Una de las paredes de la habitación estaba cubierta de armas. Colgaban allí composiciones de escudos redondos, alabardas cruzadas, picas y lanzas, pesadas porras y hachas. La mitad de la pared siguiente la ocupaba el hogar de una gigantesca chimenea, sobre el que colgaban filas de descascarillados y polvorientos retratos.
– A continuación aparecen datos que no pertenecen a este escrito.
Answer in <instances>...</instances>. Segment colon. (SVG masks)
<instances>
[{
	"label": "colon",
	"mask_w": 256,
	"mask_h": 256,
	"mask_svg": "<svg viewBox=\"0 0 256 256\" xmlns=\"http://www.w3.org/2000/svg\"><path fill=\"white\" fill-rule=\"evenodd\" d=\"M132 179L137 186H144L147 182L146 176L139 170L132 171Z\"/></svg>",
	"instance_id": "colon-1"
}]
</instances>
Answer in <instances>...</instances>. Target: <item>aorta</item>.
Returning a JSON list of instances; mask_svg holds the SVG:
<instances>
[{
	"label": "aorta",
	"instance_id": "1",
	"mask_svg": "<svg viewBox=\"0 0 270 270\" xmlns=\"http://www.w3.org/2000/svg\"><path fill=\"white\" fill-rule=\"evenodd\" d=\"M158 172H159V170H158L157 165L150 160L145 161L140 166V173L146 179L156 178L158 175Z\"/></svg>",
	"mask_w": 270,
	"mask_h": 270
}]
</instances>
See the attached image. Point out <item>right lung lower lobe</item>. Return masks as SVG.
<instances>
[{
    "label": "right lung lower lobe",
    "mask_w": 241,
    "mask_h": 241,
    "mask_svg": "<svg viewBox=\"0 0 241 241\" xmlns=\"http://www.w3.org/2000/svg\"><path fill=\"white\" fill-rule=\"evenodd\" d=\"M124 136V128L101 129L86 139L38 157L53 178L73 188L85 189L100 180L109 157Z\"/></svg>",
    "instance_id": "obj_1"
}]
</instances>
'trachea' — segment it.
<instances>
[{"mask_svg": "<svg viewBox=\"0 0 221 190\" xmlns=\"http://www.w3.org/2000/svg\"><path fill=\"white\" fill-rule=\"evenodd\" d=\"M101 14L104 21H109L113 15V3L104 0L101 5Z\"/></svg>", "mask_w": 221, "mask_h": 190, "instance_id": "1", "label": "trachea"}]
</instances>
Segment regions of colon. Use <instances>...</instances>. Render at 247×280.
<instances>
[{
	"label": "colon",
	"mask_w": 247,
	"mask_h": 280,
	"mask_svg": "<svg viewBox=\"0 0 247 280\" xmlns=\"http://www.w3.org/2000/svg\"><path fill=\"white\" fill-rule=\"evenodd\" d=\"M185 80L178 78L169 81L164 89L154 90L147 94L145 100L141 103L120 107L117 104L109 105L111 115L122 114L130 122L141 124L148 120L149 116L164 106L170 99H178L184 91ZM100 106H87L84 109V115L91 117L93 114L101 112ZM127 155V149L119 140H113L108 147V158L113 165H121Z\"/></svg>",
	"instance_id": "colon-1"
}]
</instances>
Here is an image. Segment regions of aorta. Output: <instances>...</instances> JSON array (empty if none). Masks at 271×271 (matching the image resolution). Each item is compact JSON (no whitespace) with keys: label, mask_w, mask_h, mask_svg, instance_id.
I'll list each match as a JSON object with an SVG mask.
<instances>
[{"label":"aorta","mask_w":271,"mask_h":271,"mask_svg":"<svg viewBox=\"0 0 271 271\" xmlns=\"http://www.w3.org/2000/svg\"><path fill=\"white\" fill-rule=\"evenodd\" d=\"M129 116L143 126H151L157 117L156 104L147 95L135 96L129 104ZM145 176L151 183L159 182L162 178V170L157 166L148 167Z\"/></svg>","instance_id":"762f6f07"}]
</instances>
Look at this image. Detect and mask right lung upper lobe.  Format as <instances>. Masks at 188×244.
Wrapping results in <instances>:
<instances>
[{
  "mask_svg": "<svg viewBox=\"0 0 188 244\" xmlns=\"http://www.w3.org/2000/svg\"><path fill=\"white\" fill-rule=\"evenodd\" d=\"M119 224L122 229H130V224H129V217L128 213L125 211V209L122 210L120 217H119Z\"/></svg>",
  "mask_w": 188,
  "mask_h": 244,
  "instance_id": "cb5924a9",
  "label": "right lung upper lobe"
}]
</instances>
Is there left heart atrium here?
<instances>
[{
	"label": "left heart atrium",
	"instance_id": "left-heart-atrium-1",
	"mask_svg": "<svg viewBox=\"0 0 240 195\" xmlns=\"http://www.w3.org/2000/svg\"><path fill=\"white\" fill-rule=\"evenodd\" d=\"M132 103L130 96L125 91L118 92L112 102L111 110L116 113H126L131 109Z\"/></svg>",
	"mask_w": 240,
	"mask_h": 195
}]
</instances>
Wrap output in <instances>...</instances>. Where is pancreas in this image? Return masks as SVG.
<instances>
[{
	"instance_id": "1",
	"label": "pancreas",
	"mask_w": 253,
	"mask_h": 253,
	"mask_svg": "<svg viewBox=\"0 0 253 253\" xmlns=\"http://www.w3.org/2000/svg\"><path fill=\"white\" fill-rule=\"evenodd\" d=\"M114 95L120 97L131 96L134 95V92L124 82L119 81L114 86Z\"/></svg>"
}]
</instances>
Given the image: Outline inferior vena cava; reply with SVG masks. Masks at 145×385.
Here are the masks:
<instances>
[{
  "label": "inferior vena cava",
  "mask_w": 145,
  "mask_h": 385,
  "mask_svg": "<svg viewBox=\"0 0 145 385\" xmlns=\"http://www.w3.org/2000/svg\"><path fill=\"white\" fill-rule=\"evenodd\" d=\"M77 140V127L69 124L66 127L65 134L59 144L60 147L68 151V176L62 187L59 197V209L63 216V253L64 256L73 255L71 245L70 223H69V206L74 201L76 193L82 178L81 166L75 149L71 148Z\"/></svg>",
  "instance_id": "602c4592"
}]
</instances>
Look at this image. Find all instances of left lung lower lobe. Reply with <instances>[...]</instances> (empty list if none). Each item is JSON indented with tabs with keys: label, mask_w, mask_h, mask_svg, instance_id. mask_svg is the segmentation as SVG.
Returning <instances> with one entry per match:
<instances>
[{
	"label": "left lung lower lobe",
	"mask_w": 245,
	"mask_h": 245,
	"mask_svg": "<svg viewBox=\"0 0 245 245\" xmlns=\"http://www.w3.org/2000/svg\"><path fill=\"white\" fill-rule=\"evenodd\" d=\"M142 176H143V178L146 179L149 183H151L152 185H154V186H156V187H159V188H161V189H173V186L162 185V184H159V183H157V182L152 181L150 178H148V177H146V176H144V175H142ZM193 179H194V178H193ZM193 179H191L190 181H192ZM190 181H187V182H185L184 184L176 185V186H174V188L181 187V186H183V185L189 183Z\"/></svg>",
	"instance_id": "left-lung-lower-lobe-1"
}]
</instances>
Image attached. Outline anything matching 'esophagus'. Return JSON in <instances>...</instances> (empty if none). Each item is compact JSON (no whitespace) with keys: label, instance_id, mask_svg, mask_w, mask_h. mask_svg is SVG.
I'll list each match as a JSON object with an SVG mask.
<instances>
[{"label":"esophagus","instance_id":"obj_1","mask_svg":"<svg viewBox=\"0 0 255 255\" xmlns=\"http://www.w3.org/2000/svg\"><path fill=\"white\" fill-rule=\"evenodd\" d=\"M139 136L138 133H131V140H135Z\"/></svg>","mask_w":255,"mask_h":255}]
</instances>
La pared frente a la salida estaba repleta de trofeos de caza: cornamentas de alces y enmarañados cuernos de ciervos arrojaban largas sombras sobre los hocicos repletos de dientes de jabalíes, osos y linces y sobre las desgreñadas y deshilachadas alas de águilas y azores disecados. El lugar central, honorífico, lo ocupaba una ennegrecida y destrozada cabeza de dragón alpino con la estopa saliéndosele por los agujeros. Geralt se acercó.

—Lo cazó mi abuelo —dijo el monstruo, arrojando en medio del hogar un gran tronco—. Creo que era el último de estos alrededores que se dejó cazar. Siéntate, amigo. ¿Estás hambriento, como me supongo?

—No lo negaré, señor.

El monstruo se sentó a la mesa, bajó la cabeza, juntó sobre la barriga las velludas garras, murmuró algo durante un momento, hizo girar los enormes pulgares, después de lo cual mugió en voz baja, colocando las zarpas sobre la mesa. Cuencos y platos chasquearon con el sonido del cinc y la plata, las copas tintinearon con el del cristal. Olía a asado, ajo, majorana, nuez moscada. Geralt no mostró sorpresa alguna.

—Sí —alzó las garras el monstruo—. Esto es mejor que el servicio, ¿no es cierto? Sírvete, amigo. Aquí hay gallina, aquí jamón de jabalí, aquí paté de... no sé qué. De algo. Aquí tenemos codornices. No, cuernos, son perdices. Me equivoqué de hechizo. Come, come. Es comida de verdad, sabrosa, no tengas miedo.

—No tengo miedo. —Geralt partió la gallina en dos mitades.

—Me había olvidado —resopló el monstruo— de que no eres de los miedosos. ¿Cómo hay que llamarte, en este caso?

—Geralt. ¿Y a ti, señor?

—Nivellen. Pero en los alrededores me llaman la Bestia o el Colmilludo. Y asustan a los niños conmigo. —El monstruo se echó en la garganta el contenido de una enorme jarra y luego hundió los dedos en el paté, sacando del cuenco casi la mitad de un sólo golpe.

—Asustan a los niños —repitió Geralt con la boca llena—. ¿Seguramente sin motivo?

—Absolutamente. ¡A tu salud, Geralt!

—Y a la tuya, Nivellen.

—¿Qué tal el vino? ¿Has observado que es de uva y no de manzana? Pero si no te gusta, te hago otro.

—No, gracias, éste no está mal. ¿Tus habilidades mágicas son de nacimiento?

—No. Las tengo desde el momento en que esto me creció. El morro, se entiende. Yo mismo no sé de dónde salió, pero la casa cumple todo lo que yo deseo. Nada especial, sé crear comida, bebida, trajes, ropa de cama, agua caliente, jabón. Lo que toda hembra sabe hacer hasta sin encantamientos. Abrir y cerrar las puertas. Encender el fuego. Nada especial.

—Ya es algo. Y este... como tú dices, morro, ¿lo tienes desde hace tiempo?

—Desde hace doce años.

—¿Y cómo fue?

—¿Y a ti que te importa? Échate más vino.

—Con gusto. A mí no me importa un comino, pregunto por curiosidad.

—Un motivo comprensible y aceptable —se rió roncamente el monstruo—. Pero yo no lo acepto. Ni te va, ni te viene, y basta. Pero para satisfacer al menos en parte tu curiosidad, te mostraré cómo era yo antes de todo esto. Mira allí, sí, a los retratos. El primero, contando desde la chimenea, es mi padre. El segundo, el diablo sabe quién. Y el tercero soy yo. ¿Lo ves?